CONSIGNES:
a - Dans l'extrait sur le récit de Lorenzo, répondez brièvement :
(i) Avec qui se trouve Luna quand Lorenzo la rencontre dans un square ?
(ii) Quelle fonction la voix off de l'écrivain donne-t-elle d'abord à l'image ?
(iii) Comment est obtenue la saturation de la lumière et de la couleur dans le plan de Lorenzo quittant le square ?
b - Rédigez la suite de l'extrait sur le récit de Lorenzo et sa mise en images, à partir de sa dernière phrase.

EXTRAIT DU TEXTE:
15En effet, à partir de la rencontre avec Luna – dont le spectateur ne pourra jamais dire si elle a eu lieu dans la réalité diégétique ou seulement dans une fiction métadiégétique –, les différents niveaux vont se mêler de façon inextricable. La confusion croissante se produit dans la transposition simultanée du récit de Lorenzo en images. La narration en voix off de l’écrivain confère tout d’abord à l’image une simple fonction d’illustration à laquelle va se superposer, sans qu’aucun marqueur ne l’indique, une lecture visualisée par Lucía. Parallèlement à la confusion des niveaux narratifs s’opère celle des instances d’émission et de réception du texte qui est à la fois filmique et littéraire. Le lieu de l’énonciation devient alors multiple et indiscernable.
16Après avoir rencontré Luna et Belén (sa baby-sitter) dans un square, Lorenzo écrit sur son ordinateur un dialogue entre la fillette et son père. Aux plans de l’écrivain en train de travailler à son bureau succèdent des plans de Luna et Lorenzo sur la plage poursuivant le dialogue transmis auparavant par la voix off (photo 16). Le spectateur identifie ces plans comme une visualisation de la narration prise en charge par Lorenzo. Cependant, lorsque l’on revient au bureau, l’écrivain a disparu et a été remplacé par Lucía qui lit sur l’écran de l’ordinateur ce que son amant a écrit17 (photo 17). Le plan de Lorenzo quittant le square où il a fait la connaissance de sa fille relève d’une esthétique maniériste marquée. La saturation de la lumière et de la couleur obtenue par l’emploi de filtres lui confère un aspect artificiel qui contraste fortement avec l’ambiance plutôt réaliste de la séquence qui précède comme si, déjà, ce plan n’en faisait plus partie. Et, de fait, on commence à entendre sur ce plan le son hors champ du clavier de l’ordinateur de Lorenzo ainsi que sa voix d’« écrivant », quelques secondes plus tard.

[Données de suivi de points]
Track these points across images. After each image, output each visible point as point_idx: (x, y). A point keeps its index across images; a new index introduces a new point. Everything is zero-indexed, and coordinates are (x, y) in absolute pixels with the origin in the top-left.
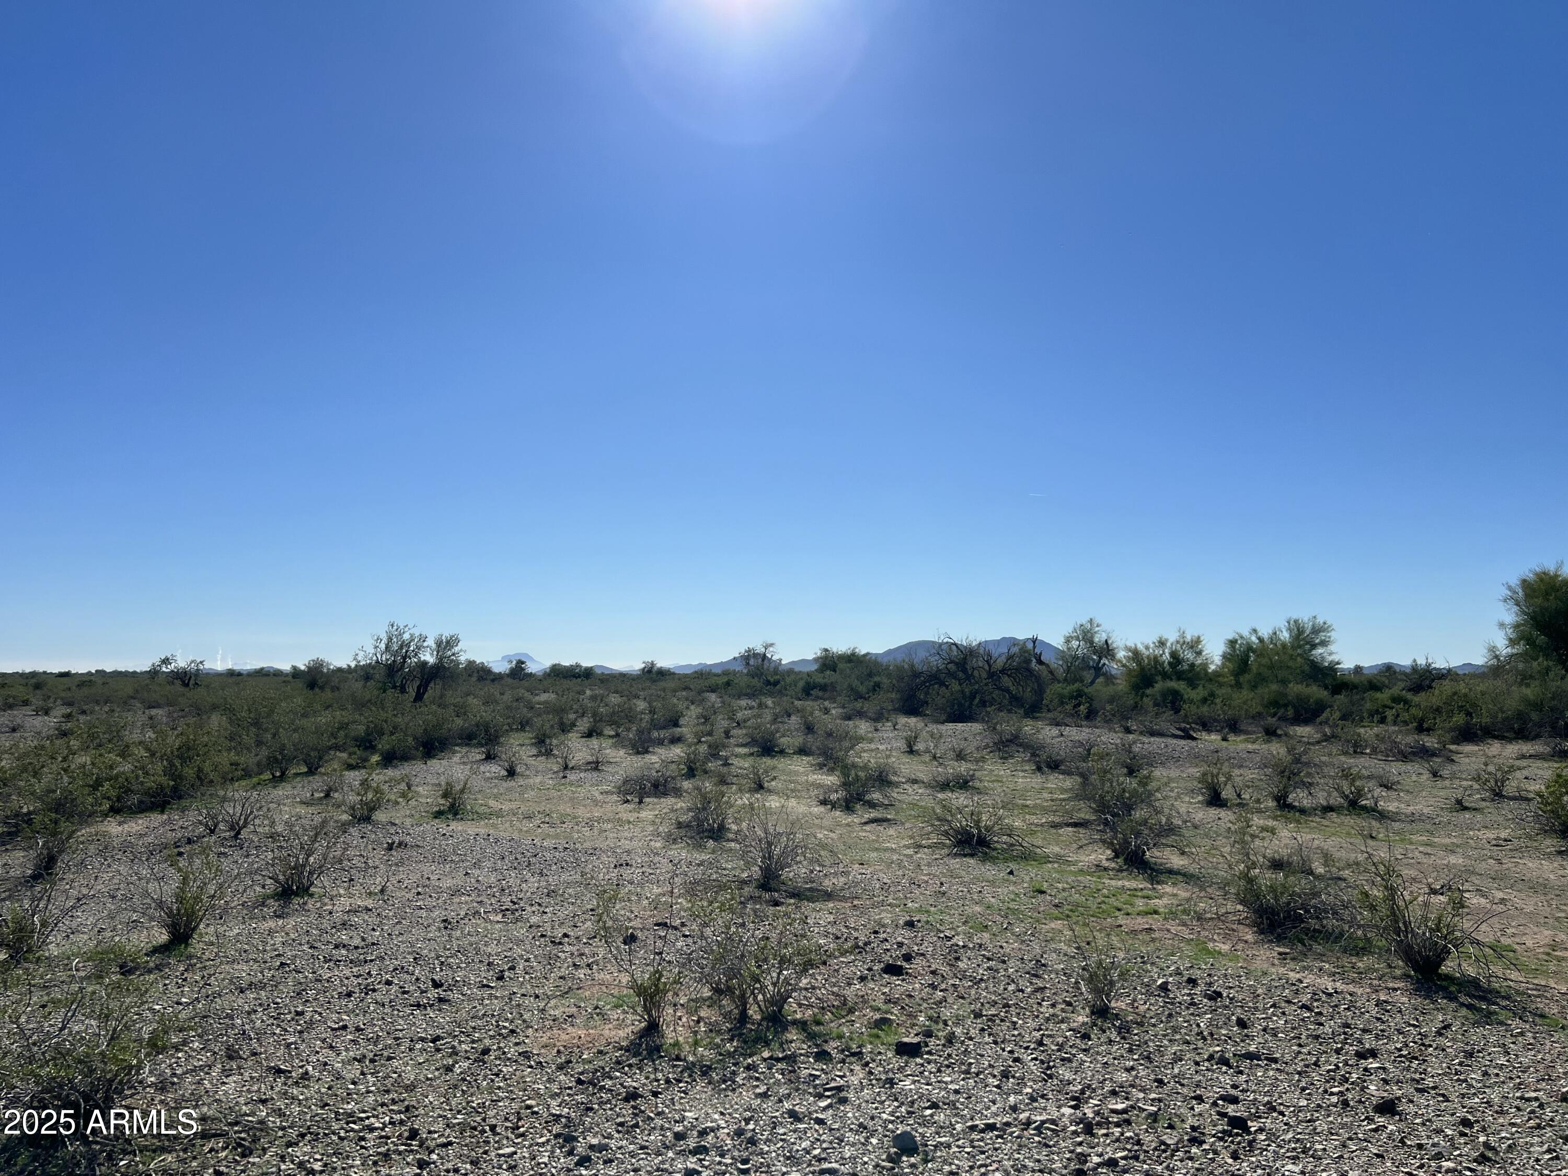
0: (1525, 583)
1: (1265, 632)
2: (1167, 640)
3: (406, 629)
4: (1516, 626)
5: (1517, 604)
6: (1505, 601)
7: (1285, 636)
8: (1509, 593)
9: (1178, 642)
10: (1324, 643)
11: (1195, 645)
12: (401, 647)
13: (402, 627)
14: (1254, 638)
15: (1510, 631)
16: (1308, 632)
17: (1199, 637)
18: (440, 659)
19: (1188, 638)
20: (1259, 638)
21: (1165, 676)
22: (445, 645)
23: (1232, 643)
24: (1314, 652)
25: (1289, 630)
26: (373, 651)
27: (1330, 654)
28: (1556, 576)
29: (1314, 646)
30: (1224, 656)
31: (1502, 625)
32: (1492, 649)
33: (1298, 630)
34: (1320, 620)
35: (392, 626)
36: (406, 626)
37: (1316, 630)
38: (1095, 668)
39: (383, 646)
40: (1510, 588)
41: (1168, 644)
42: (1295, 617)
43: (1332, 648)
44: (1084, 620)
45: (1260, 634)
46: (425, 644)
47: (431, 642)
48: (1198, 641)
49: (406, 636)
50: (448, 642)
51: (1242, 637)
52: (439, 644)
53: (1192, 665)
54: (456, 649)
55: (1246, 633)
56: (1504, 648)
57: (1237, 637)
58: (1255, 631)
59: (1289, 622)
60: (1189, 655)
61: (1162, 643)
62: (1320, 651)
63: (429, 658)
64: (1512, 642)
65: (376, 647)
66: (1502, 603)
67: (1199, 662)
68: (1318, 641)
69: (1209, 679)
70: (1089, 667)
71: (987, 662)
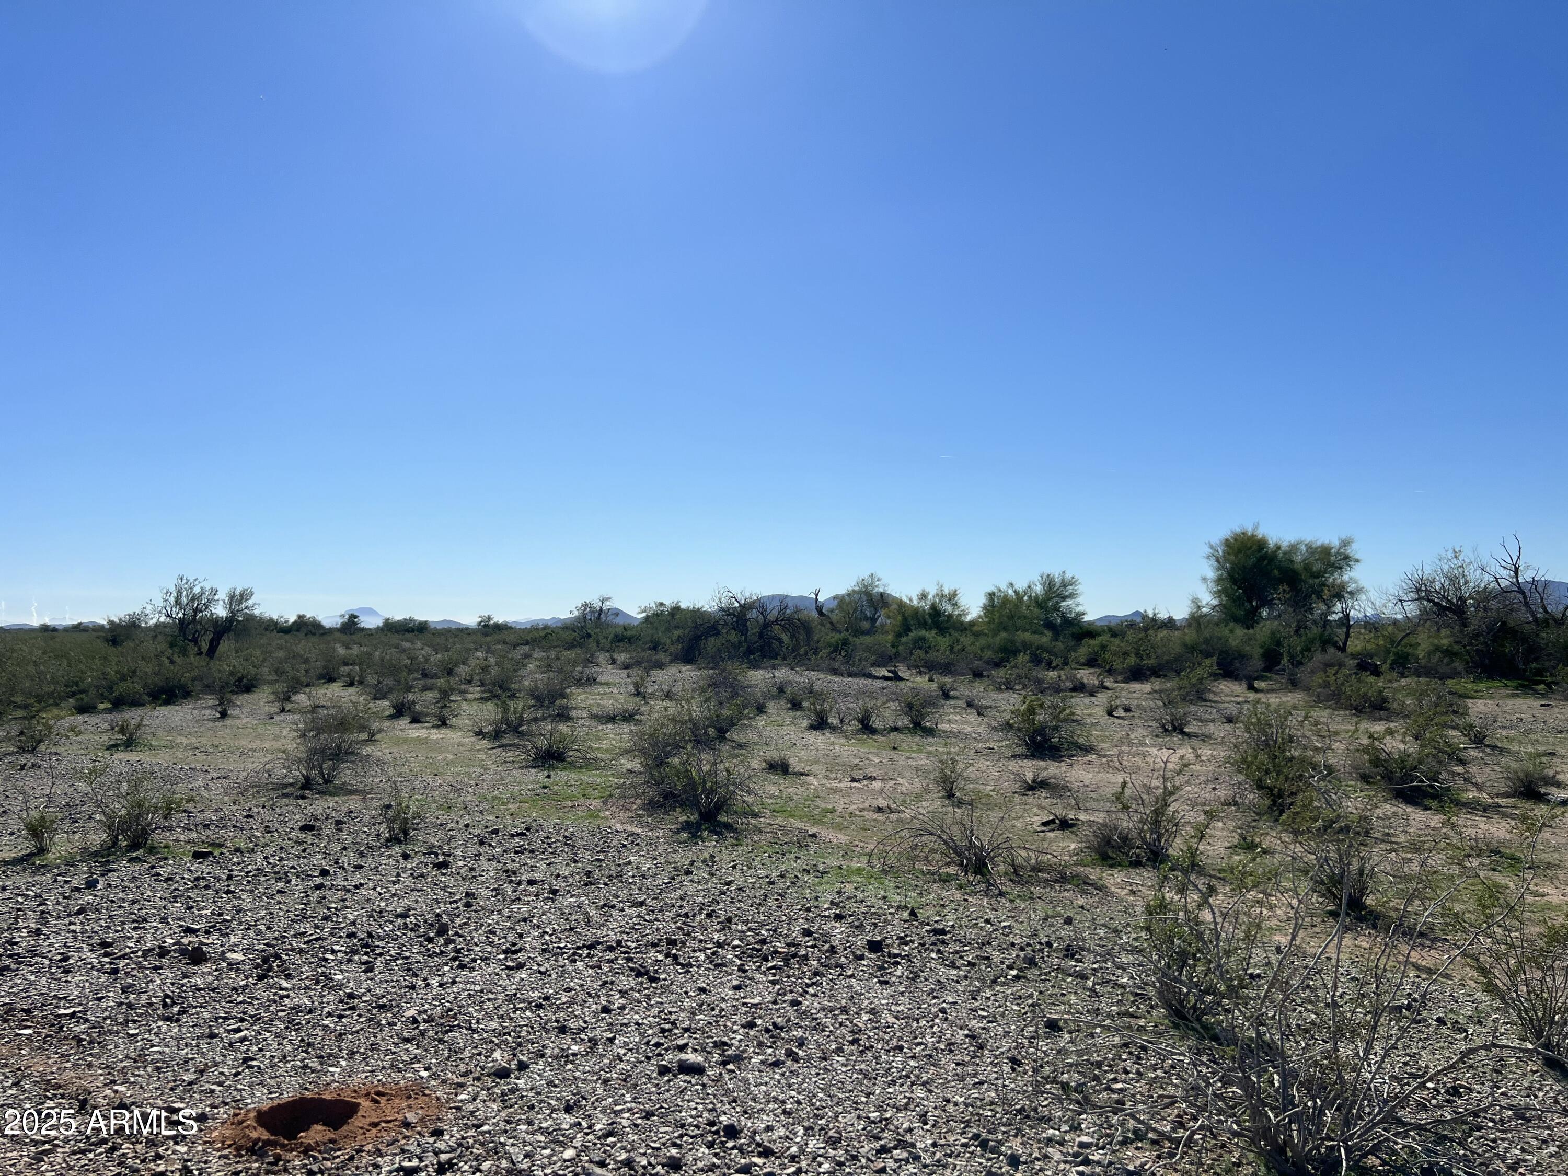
0: (1227, 543)
1: (1021, 586)
2: (928, 593)
3: (197, 582)
4: (1219, 580)
5: (1218, 561)
6: (1208, 558)
7: (1038, 589)
8: (1211, 551)
9: (937, 595)
10: (1071, 596)
11: (952, 598)
12: (193, 600)
13: (191, 580)
14: (1011, 592)
15: (1211, 585)
16: (1058, 585)
17: (956, 591)
18: (233, 613)
19: (946, 592)
20: (1015, 592)
21: (923, 625)
22: (238, 599)
23: (991, 595)
24: (1063, 604)
25: (1043, 584)
26: (162, 604)
27: (1077, 605)
28: (1253, 536)
29: (1064, 598)
30: (985, 608)
31: (1204, 579)
32: (1196, 602)
33: (1049, 584)
34: (1068, 576)
35: (182, 579)
36: (196, 580)
37: (1064, 585)
38: (871, 619)
39: (172, 599)
40: (1211, 547)
41: (930, 597)
42: (1047, 571)
43: (1080, 600)
44: (866, 575)
45: (1016, 587)
46: (216, 598)
47: (222, 595)
48: (954, 594)
49: (197, 590)
50: (241, 595)
51: (1000, 590)
52: (232, 597)
53: (950, 616)
54: (250, 603)
55: (1003, 587)
56: (1208, 599)
57: (995, 591)
58: (1012, 584)
59: (1042, 577)
60: (948, 608)
61: (924, 596)
62: (1069, 602)
63: (220, 611)
64: (1218, 594)
65: (166, 601)
66: (1205, 560)
67: (956, 613)
68: (1067, 594)
69: (966, 629)
70: (866, 618)
71: (762, 613)
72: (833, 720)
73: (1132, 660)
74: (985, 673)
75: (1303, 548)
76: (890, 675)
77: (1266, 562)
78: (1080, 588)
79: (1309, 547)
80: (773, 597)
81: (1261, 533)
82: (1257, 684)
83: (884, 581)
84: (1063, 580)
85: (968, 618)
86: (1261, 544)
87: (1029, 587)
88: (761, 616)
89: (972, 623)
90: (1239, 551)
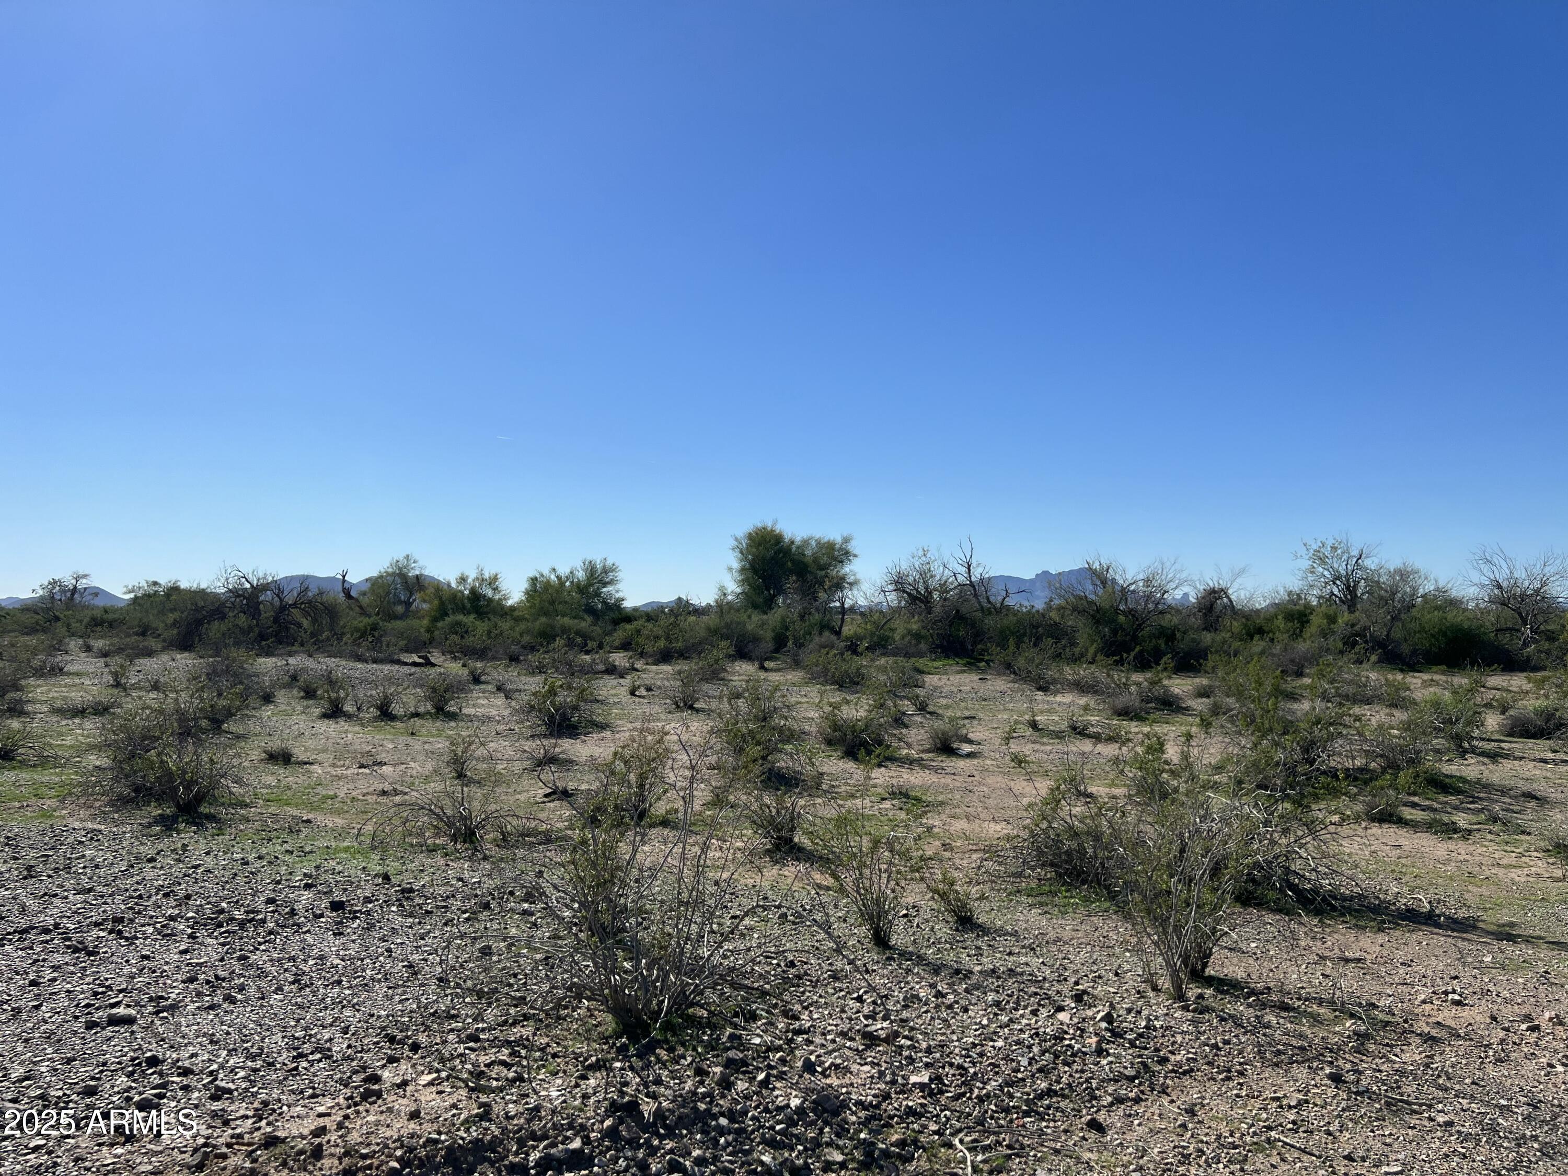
0: (750, 536)
1: (563, 571)
2: (467, 577)
4: (743, 570)
5: (741, 552)
6: (733, 549)
8: (736, 543)
9: (478, 579)
10: (611, 582)
11: (493, 582)
14: (553, 577)
15: (735, 574)
16: (599, 571)
17: (496, 575)
19: (487, 576)
20: (557, 577)
21: (462, 609)
23: (534, 580)
24: (604, 590)
25: (585, 571)
27: (617, 591)
28: (772, 531)
29: (605, 584)
30: (527, 593)
31: (730, 569)
32: (722, 589)
33: (591, 570)
34: (609, 562)
37: (605, 571)
38: (405, 602)
40: (736, 539)
41: (470, 580)
42: (589, 558)
43: (619, 586)
44: (400, 556)
45: (558, 573)
48: (495, 578)
51: (542, 575)
53: (490, 600)
55: (546, 572)
56: (734, 587)
57: (538, 576)
58: (554, 570)
59: (584, 563)
60: (489, 593)
61: (463, 580)
62: (609, 588)
64: (742, 582)
66: (731, 552)
67: (497, 597)
68: (608, 580)
69: (506, 614)
70: (400, 602)
71: (278, 596)
72: (349, 708)
73: (662, 643)
74: (522, 658)
75: (814, 543)
76: (421, 661)
77: (781, 555)
78: (620, 575)
79: (818, 542)
80: (292, 578)
81: (778, 528)
82: (768, 664)
83: (421, 563)
84: (604, 567)
85: (510, 603)
86: (778, 538)
87: (571, 573)
88: (276, 599)
89: (512, 609)
90: (760, 544)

RÉPONSES:
a -
(i) Avec Belén, sa baby-sitter.
(ii) Une simple fonction d'illustration.
(iii) Par l'emploi de filtres.

b -
17Le lieu que les images assignent ensuite à la fiction est une plage qui renvoie évidemment à l’île vers laquelle vont converger, dans la réalité diégétique, les différents personnages et qui est associée ici à un espace fictionnel. La saturation lumineuse, les fortes contre-plongées et l’utilisation du grand angle contribuent à créer dans cet espace une atmosphère irréelle. Le plus intéressant de cette séquence est d’observer le glissement qui s’opère entre ce que le spectateur identifie comme le réel (la rencontre dans le square, Lorenzo en train d’écrire dans son appartement ou Lucía en train de lire) et la scène fictionnelle de la plage. Certains procédés du montage créent une contiguïté entre les deux niveaux alors que d’autres, comme les fondus enchaînés, marquent au contraire le changement de niveau. Les procédés de contiguïté sont, par exemple, la réponse de Luna au niveau métadiégétique à une question posée par Lorenzo au niveau diégétique (Lorenzo demande dans l’appartement : « Tu sais comment il s’appelle ? »18, Luna répond sur la plage : « Non »), ou bien le contrechamp entre un plan rapproché de Lorenzo sur la plage qui sourit à une question de Luna (« Mon père en vrai ? »19) et un autre plan rapproché de Lucía qui sourit devant l’écran de son ordinateur après avoir lu cette même question, comme si leurs deux sourires se répondaient et traversaient la limite entre les deux mondes.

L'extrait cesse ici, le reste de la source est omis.